Week1 Discussion Questions/Topics: Oct 5, 2017

Papers for this week:

Factors attributing to debate?

1. Reductionist approach

  • Cancer is clearly an umbrella term for a highly complex and wide ranging series of diseases - it is unlikely that any single simple model will capture the intricacies of all subtypes of cancer across all populations.
    • However, the authors do try to state that they are not claiming to have found something new and groundbreaking - they simply hope to use statistics to show that there is a trend between cancer driver mutations and number of replications for any given tissue.

2. Validity of assumptions (related to reductionist approach)

  • Eg., Assumed that the referenced stem cell numbers and replication rates are representative of all global human populations.
  •  ? Other assumptions?
  • My impression was that they intentionally tried to choose cancer types that met a number of specific criteria:
    • Cancers in tissues with characterized stem cells
    • Cancers for which environmental and hereditary factors have been at least partially characterized
    • Cancers with a small number of driver mutations (ignoring cancers dependent on large network disturbances)
    • I have no idea why they did not include any subtypes of breast cancer, but I would hope that this exclusion was not a form of "data massaging"

3. Value of results and conclusion to society:

  • The conclusion of this paper is easily misinterpreted: the authors suggest that the difference between cancer risks in different tissue types is correlated to the number of stem cell divisions.
    • (They calculate that the influence of this correlation could contribute to up to 66% of the differences in risks for different tissue types.)
  • The authors might have overemphasized the randomness of cancer incidence, underemphasized value of prevention.
    • However, I do agree with their larger claim: there is only so much that preventative measures can do - the heart of cancer survivability must be rooted in early detection and treatment.
    • Even if there currently exists no therapeutic route, this is a factor that can change over the next several years.
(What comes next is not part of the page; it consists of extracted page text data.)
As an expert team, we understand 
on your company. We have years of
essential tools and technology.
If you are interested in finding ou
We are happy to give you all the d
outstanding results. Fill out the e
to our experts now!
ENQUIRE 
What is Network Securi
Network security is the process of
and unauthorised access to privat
Proper screening should not only involve finding tumors early, but also a more-accurate diagnosis of malignancy (eg., no more excising lumps that never would have become malignant).
  • Also, widely misconstrued in public eye as suggesting 2/3 total incidents of cancer are attributable to "bad luck"
    • The author's conclusion may have been more effectively communicated to explain the difference.
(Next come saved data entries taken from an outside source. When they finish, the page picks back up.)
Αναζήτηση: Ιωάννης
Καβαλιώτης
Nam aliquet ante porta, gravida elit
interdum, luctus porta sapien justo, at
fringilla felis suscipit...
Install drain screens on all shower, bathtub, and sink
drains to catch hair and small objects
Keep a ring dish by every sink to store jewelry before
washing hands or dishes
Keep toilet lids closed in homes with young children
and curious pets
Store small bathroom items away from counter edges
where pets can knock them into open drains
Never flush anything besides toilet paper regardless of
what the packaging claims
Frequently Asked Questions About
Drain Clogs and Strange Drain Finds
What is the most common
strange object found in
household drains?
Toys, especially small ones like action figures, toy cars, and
Overall, I am unconvinced that the 2015 paper needed to be have a followup in 2017, nor am I convinced that the 2017 paper effectively addressed some of the points of debate from the first copy. However, I feel like this paper was intended to stir the research community to finding mechanistic causes that underly the differences between risks of cancer for different tissue types: The authors present a model and all models are meant to be tested, broken, and updated.
What we can currently take from this model is that we should:

a) continue doing basic research to understand mechanistic causes of cancer,
b) search for therapeutic options for a wider variety of cancers,
c) improve early detection protocols (which includes finding mechanisms of discrimination for id'ing malignant vs nonmalignant cancers),
d) understand that there are limitations to preventative measures.